Twitter may have started out as a way to connect to other people and share news quickly, but the social media platform is also a powerful tool, with the data generated representing the largest publicly accessible archive of human behavior in existence.

Guangqing Chi, associate professor of rural sociology and demography and public health sciences in Penn State's Department of Agricultural Economics, Sociology, and Education and director of the Computational and Spatial Analysis (CSA) Core in the Social Science Research Institute, and his team have collected over 30 terabytes of geo-tagged tweets over the last four years.

"Our work has the potential to change the landscape of population research," said Chi. "It could open the door for demographers to take advantage of rich geo-tagged Twitter data and strengthen research in many other disciplines that use demographic data."

Additional researchers participating in this project include Daniel Kifer, associate professor of computer science; Jennifer Van Hook, professor of sociology and demography; Lee Giles, professor of information sciences and technology and director of the Intelligent Information Systems Research Laboratory, all at Penn State; as well as Xiaopeng Li, assistant professor of civil engineering at the University of South Florida; and Tse-Chuan Yang, associate professor of sociology at the State University of New York at Albany.

Geo-tagged tweets are tagged with real-world geographic location information which are derived from location-based-service-enabled devices such as smartphones and tablets via GPS and Wi-Fi positioning. "Each geo-located tweet is essentially a digital trace of the Twitter user, including information such as location, time, and the content of the message," Chi said. "Twitter data can provide a significant amount of individual social, behavioral and emotional information for researchers of many disciplines."

Junjun Yin, CSA research associate on the project, and Chi have built an infrastructure to collect, manage, and analyze the data. "We're storing the data in a high-performance computing cluster with large amounts of storage capacity and memory," Yin explained. "In addition, a distributed computing environment with integrated machine learning and data-mining packages and toolsets is up and running to provide efficient parallel data processing, which includes data extraction, calculation and analysis. We've also developed data processing programs so the data can be useful to researchers from many disciplines."

According to Chi, although this digital trace is not a complete trajectory tracking every movement of a user over space and time, nor is the whole data collection a representative sample of the whole population, the geo-located Twitter data can offer certain unique qualities for potential interdisciplinary research.
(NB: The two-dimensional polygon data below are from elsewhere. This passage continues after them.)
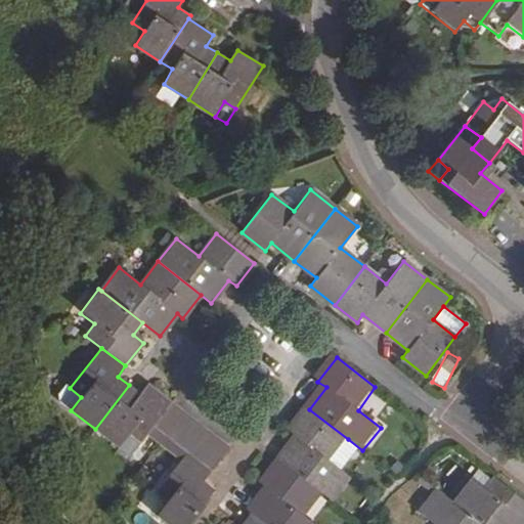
[(154,426),(172,402),(147,383),(139,394),(129,385),(95,429),(118,446),(128,432),(141,441),(147,433),(161,443),(166,435),(154,426)]
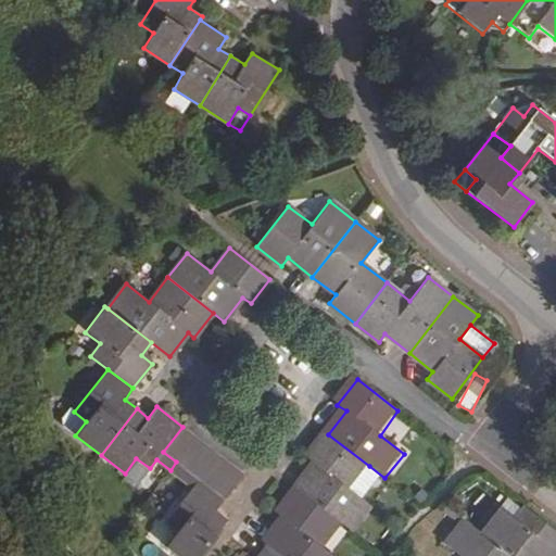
[(86,421),(74,412),(70,408),(61,419),(63,427),(75,436),(86,421)]
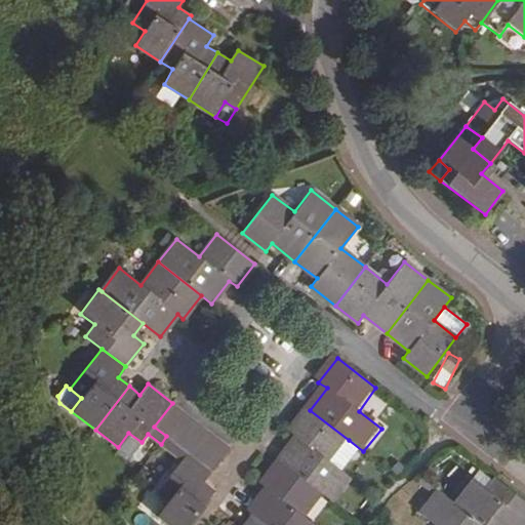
[(185,413),(172,403),(154,427),(166,436),(185,413)]
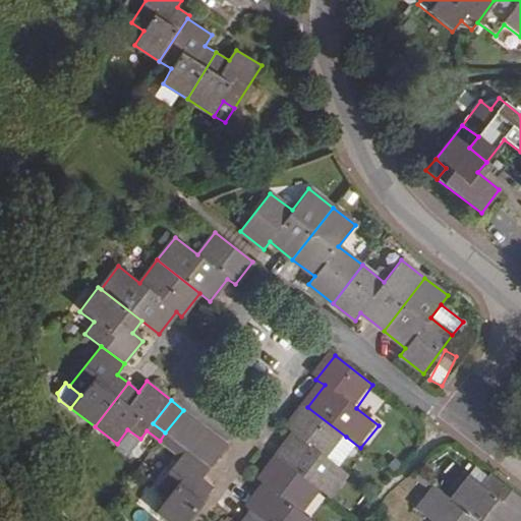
[(297,437),(280,459),(323,491),(333,501),(351,476),(342,470),(329,460),(346,437),(307,407),(289,430),(297,437)]
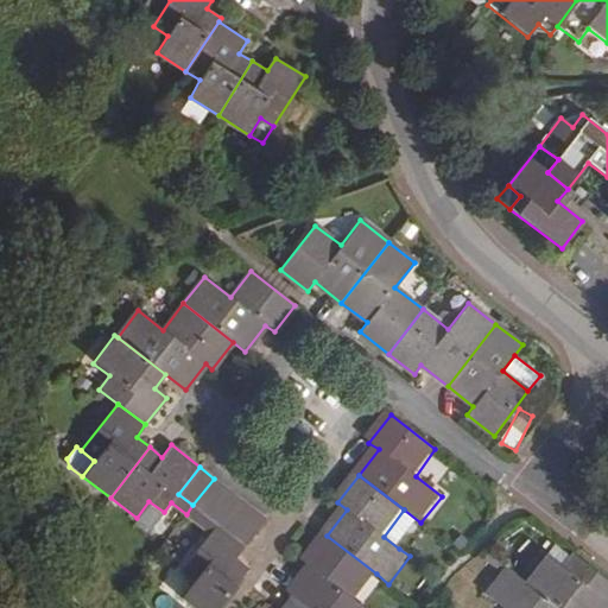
[(227,488),(214,479),(192,505),(206,515),(227,488)]
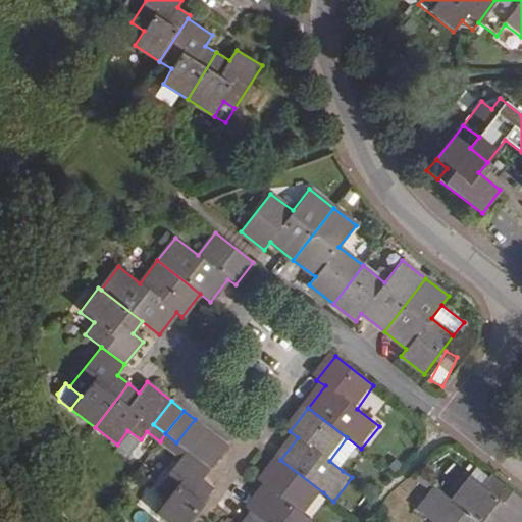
[(206,427),(195,419),(176,442),(186,451),(188,452),(206,427)]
"Geographically annotated social media is extremely valuable for modern information retrieval. The data offers large spatial coverage and multiple years of a large sample of the population, making it helpful in determining geographical uses of space, such as urban mobility and understanding functions of urban regions," Chi explained. "The data can also be used to explore quality of life issues, such as health, education and income. Other uses include analysis of social ties and dissemination pattern of news and events, as well as enriching existing survey data."

In one project, Chi and his team are developing a set of methods to accurately predict demographics in real time. Knowing the demographics of a group is usually the first step in population research. Previously, Twitter data was limited to only a few demographics of Twitter users, and the Twitter user demographics and language use changed frequently, making prediction methods inaccurate.

Chi and his team are also developing algorithm models to predict the composition of a group of twitter users. "Our goal is to find a way to predict Twitter user demographics, so that we will know each Twitter user represents how many people with similar characteristics. When we can do that, we can develop weights and make the data representative."

The approach is based on the premise that it is difficult to make predictions about an individual but is much easier to make predictions about large groups of individuals. The researchers compare their findings to U.S. Census data to determine how effective their models are.

CSA plans to offer workshops starting this fall to promote the use of Big Data for social science research and packaging the Twitter data and capacity into a product for collaboration with Penn State researchers.

The work is being supported by a National Science Foundation grant and the Social Science Research Institute and the Population Research Institute at Penn State.